ABOUT THIS EXERCISE »
Put the lines from the one containing "то передаваемый материал" through the one containing "ну недостатков. Это", inclusive, into a Markdown table with the columns Row and Line, skipping any blank lines.

DATA UNDER STUDY »
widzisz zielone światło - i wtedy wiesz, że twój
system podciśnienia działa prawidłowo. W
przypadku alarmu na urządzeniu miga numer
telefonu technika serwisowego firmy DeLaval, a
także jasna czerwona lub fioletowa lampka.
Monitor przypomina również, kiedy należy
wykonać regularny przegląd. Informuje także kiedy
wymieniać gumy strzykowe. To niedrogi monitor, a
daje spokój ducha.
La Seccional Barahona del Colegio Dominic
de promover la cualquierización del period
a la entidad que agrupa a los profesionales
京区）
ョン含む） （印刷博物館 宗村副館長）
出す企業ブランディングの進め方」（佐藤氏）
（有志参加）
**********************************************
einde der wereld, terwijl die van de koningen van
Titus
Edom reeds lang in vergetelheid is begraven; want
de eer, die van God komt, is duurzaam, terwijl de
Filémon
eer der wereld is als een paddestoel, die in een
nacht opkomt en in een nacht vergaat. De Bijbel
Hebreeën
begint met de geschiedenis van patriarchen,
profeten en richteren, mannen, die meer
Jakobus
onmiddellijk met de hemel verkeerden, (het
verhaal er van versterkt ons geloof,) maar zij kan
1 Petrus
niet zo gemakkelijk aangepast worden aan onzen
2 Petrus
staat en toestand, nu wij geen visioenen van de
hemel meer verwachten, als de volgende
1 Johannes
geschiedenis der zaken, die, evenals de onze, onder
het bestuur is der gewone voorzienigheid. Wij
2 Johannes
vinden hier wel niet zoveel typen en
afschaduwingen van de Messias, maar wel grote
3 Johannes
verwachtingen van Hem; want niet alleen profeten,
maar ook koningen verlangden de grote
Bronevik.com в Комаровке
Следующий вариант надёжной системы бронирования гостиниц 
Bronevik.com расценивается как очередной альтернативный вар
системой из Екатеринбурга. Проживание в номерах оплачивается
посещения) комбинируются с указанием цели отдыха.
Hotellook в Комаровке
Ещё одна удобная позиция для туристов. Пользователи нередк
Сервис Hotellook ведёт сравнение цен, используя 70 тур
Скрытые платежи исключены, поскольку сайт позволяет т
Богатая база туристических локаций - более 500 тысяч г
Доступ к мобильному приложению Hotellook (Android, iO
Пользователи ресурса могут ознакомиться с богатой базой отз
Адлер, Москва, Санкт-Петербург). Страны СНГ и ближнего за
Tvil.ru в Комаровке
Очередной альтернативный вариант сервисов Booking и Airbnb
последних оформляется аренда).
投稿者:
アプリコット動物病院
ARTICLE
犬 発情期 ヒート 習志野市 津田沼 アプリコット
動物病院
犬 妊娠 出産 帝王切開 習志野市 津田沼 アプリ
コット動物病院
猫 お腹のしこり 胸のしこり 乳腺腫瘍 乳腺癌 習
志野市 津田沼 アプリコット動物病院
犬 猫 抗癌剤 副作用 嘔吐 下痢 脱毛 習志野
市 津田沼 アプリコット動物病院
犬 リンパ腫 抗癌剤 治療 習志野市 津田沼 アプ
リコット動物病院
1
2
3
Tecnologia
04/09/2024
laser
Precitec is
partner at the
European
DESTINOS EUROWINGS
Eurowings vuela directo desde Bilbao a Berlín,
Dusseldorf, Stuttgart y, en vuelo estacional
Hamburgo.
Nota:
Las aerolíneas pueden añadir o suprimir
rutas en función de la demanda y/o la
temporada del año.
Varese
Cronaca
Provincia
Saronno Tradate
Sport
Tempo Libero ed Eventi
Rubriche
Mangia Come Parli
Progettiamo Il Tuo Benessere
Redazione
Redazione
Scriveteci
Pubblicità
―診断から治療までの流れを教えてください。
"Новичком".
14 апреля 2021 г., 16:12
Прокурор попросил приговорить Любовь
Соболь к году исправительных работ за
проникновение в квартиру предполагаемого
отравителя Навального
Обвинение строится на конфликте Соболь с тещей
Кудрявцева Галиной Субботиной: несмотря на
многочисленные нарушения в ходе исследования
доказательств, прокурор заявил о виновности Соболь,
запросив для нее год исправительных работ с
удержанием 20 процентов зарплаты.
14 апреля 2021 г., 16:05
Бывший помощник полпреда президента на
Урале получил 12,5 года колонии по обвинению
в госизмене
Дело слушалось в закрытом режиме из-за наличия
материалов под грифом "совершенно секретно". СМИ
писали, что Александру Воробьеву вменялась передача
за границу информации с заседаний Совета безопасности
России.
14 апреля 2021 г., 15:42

---

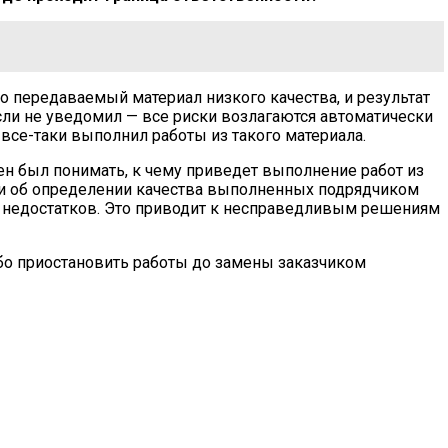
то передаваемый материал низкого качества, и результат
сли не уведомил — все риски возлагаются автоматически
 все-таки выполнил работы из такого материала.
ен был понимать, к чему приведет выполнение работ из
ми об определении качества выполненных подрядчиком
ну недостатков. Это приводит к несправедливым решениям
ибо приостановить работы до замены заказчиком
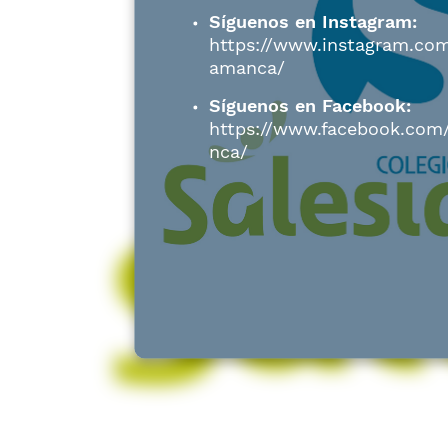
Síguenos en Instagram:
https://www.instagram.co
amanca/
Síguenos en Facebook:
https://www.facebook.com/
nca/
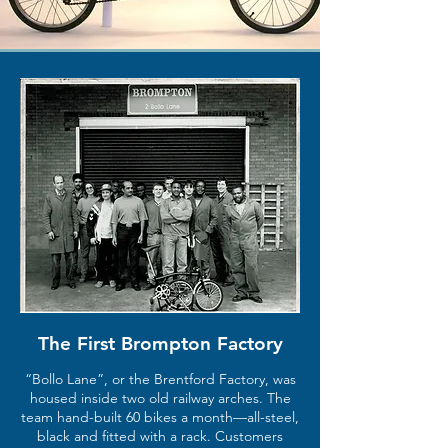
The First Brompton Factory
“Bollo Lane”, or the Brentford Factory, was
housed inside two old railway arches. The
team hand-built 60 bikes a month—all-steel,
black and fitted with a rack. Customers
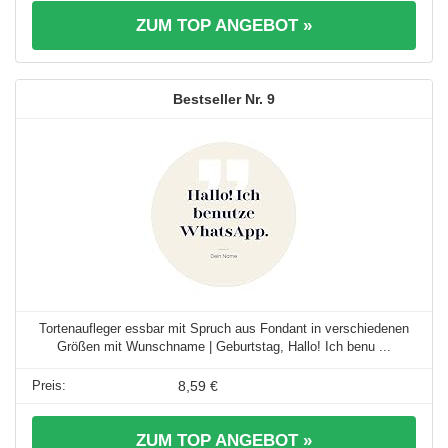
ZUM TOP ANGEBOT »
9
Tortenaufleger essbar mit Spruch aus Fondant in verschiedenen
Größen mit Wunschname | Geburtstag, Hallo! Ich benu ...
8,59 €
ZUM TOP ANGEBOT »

TASK ANSWER »
| Row | Line |
|---|---|
| 1 | то передаваемый материал низкого качества, и результат |
| 2 | сли не уведомил — все риски возлагаются автоматически |
| 3 |  все-таки выполнил работы из такого материала. |
| 4 | ен был понимать, к чему приведет выполнение работ из |
| 5 | ми об определении качества выполненных подрядчиком |
| 6 | ну недостатков. Это приводит к несправедливым решениям |